Tim pelaksana merancang konsep pertunjukan secara matang. Mereka menyusun alur cerita, tata panggung, dan koreografi dengan detail. Setiap elemen mendukung penyampaian pesan utama.
Shiva menegaskan fungsi pertunjukan tidak sekadar hiburan. Ia menyampaikan bahwa tim ingin memberi nilai edukatif kepada masyarakat. Kisah yang ditampilkan mengajak penonton memahami pentingnya integritas.
“Pesan yang ingin kami sampaikan adalah keadilan akan tegak dengan caranya sendiri. Kita tidak boleh serakah, karena orang yang serakah tidak akan pernah merasa cukup,” tambahnya.
Difabel Tunjukkan Potensi dan Kesetaraan
Pementasan ini menjadi ruang pembuktian bagi anak-anak difabel. Mereka menunjukkan kemampuan dan kreativitas yang tidak kalah dari anak lainnya. Sadila terus mendorong kepercayaan diri para peserta.
Shiva menegaskan pentingnya menghapus stigma negatif di masyarakat. Ia mengajak semua pihak melihat potensi difabel secara objektif. Panggung teater menjadi media yang efektif untuk menyampaikan pesan tersebut.
“Kami ingin menunjukkan bahwa anak-anak disabilitas itu mampu. Mereka bisa berkarya, mereka bisa tampil, dan mereka berusaha untuk sejajar dengan teman-teman non-disabilitas,” tegas Shiva.

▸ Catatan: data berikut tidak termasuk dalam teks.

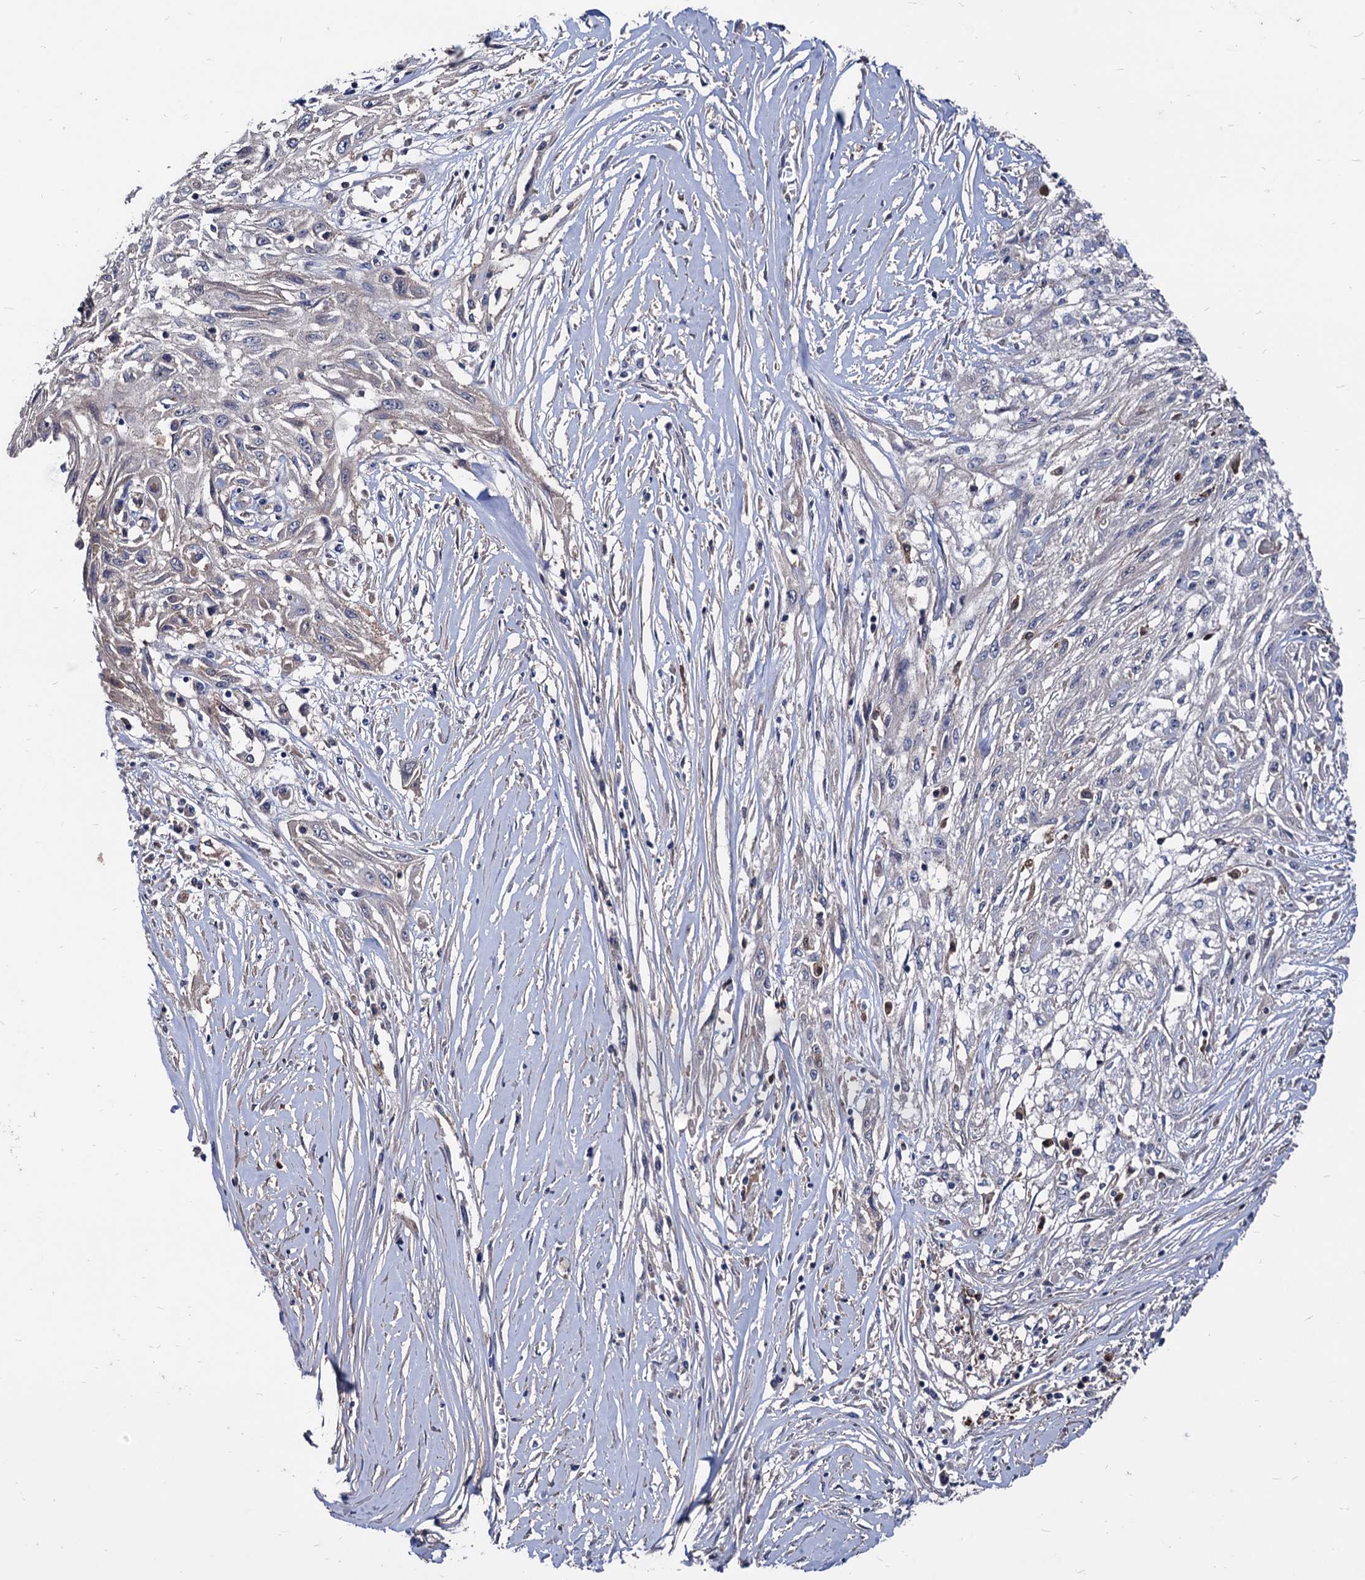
{"staining": {"intensity": "negative", "quantity": "none", "location": "none"}, "tissue": "skin cancer", "cell_type": "Tumor cells", "image_type": "cancer", "snomed": [{"axis": "morphology", "description": "Squamous cell carcinoma, NOS"}, {"axis": "morphology", "description": "Squamous cell carcinoma, metastatic, NOS"}, {"axis": "topography", "description": "Skin"}, {"axis": "topography", "description": "Lymph node"}], "caption": "Skin squamous cell carcinoma was stained to show a protein in brown. There is no significant staining in tumor cells.", "gene": "CPPED1", "patient": {"sex": "male", "age": 75}}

Penampilan para difabel menunjukkan kerja keras dan dedikasi tinggi. Mereka berlatih secara intensif untuk mencapai hasil maksimal. Penonton dapat melihat perkembangan kemampuan para peserta.

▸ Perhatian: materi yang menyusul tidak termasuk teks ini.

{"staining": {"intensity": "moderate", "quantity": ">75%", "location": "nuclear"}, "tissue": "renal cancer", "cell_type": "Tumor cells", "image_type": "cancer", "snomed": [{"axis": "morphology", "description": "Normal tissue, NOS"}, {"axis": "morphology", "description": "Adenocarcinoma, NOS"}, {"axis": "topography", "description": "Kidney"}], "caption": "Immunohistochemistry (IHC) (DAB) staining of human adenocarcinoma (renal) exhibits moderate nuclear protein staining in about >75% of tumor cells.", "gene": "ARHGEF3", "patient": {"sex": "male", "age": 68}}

Tantangan dan Proses Persiapan
Tim pelaksana menjalani proses persiapan selama tiga bulan. Mereka melatih para peserta dengan pendekatan yang sesuai. Pendamping memberikan perhatian penuh selama latihan.
Baca Juga Terbaru
Tim menghadapi berbagai tantangan selama proses tersebut. Mereka harus menjaga fokus dan stamina peserta yang beragam. Setiap peserta memiliki kebutuhan dan karakteristik berbeda.
Pendamping menerapkan metode latihan yang adaptif. Mereka menyesuaikan pendekatan sesuai kondisi peserta. Proses ini membutuhkan kesabaran dan ketelatenan tinggi.

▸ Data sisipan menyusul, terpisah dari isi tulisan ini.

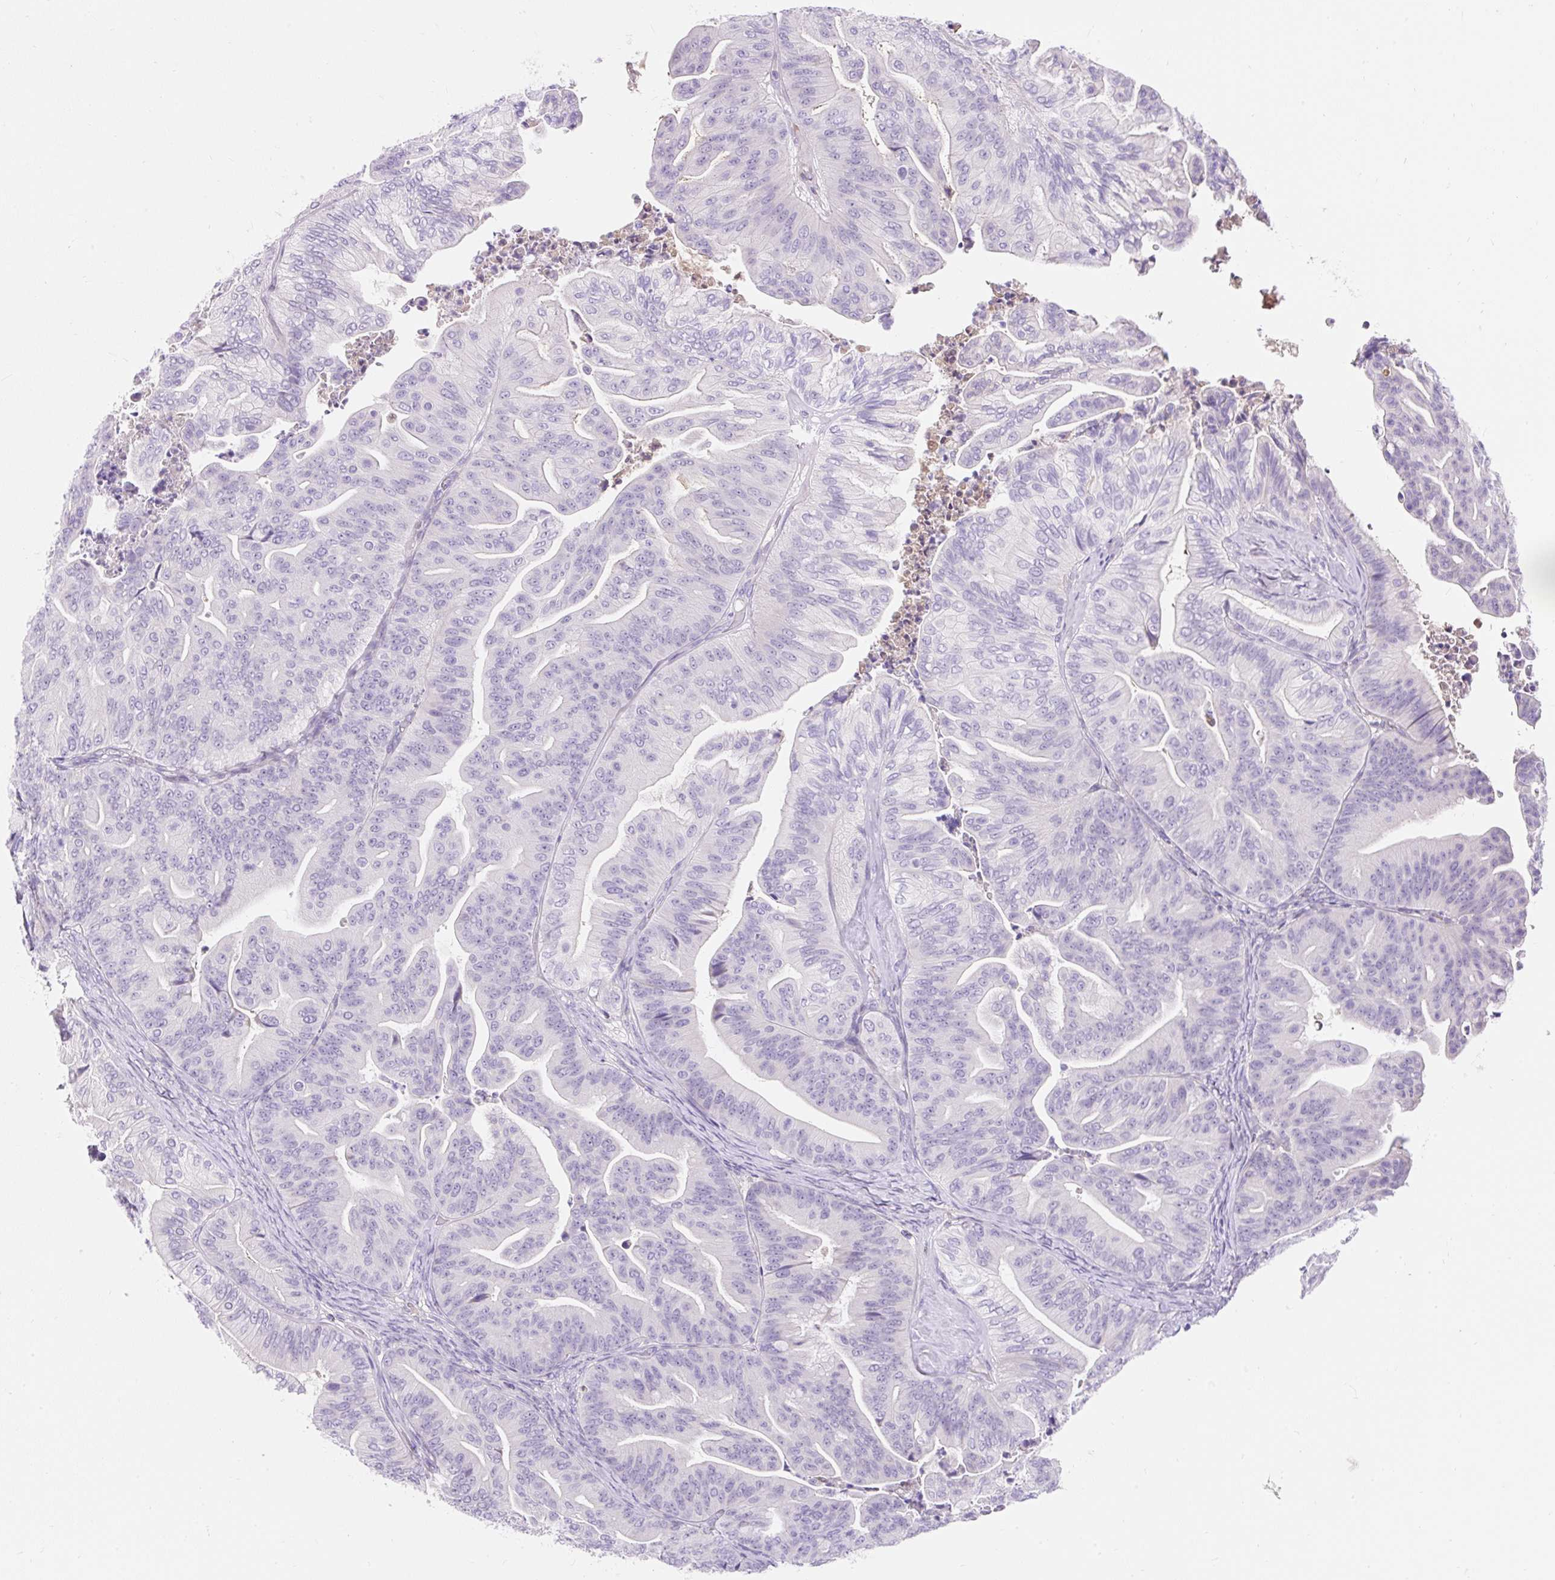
{"staining": {"intensity": "negative", "quantity": "none", "location": "none"}, "tissue": "ovarian cancer", "cell_type": "Tumor cells", "image_type": "cancer", "snomed": [{"axis": "morphology", "description": "Cystadenocarcinoma, mucinous, NOS"}, {"axis": "topography", "description": "Ovary"}], "caption": "DAB immunohistochemical staining of human ovarian cancer reveals no significant expression in tumor cells.", "gene": "TMEM150C", "patient": {"sex": "female", "age": 67}}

Shiva menegaskan pentingnya peran pendamping dalam keberhasilan acara. Ia menyebut dedikasi tim menjadi faktor utama kesuksesan.
“Dedikasi para pendamping dan semangat anak-anak menjadi kunci utama. Semua proses akhirnya bisa berjalan dengan baik hingga hari pementasan,” jelasnya.
Harapan untuk Keberlanjutan Program
Pementasan teater difabel Lampung ini meninggalkan kesan mendalam. Penonton merasakan kekuatan pesan kemanusiaan yang disampaikan. Pertunjukan ini memperlihatkan bahwa seni mampu menjadi media perubahan sosial.
Sadila berharap kegiatan ini terus berlanjut setiap tahun. Mereka ingin menjadikan program ini sebagai agenda rutin. Panggung teater diharapkan menjadi ruang ekspresi yang luas.
Organisasi tersebut juga ingin memperluas jangkauan kegiatan. Mereka berupaya melibatkan lebih banyak peserta difabel. Langkah ini bertujuan memperkuat inklusi di masyarakat.
Melalui kegiatan ini, Sadila mengajak semua pihak mendukung kesetaraan. Mereka menegaskan bahwa setiap anak memiliki potensi. Pementasan ini menjadi bukti nyata kemampuan tersebut.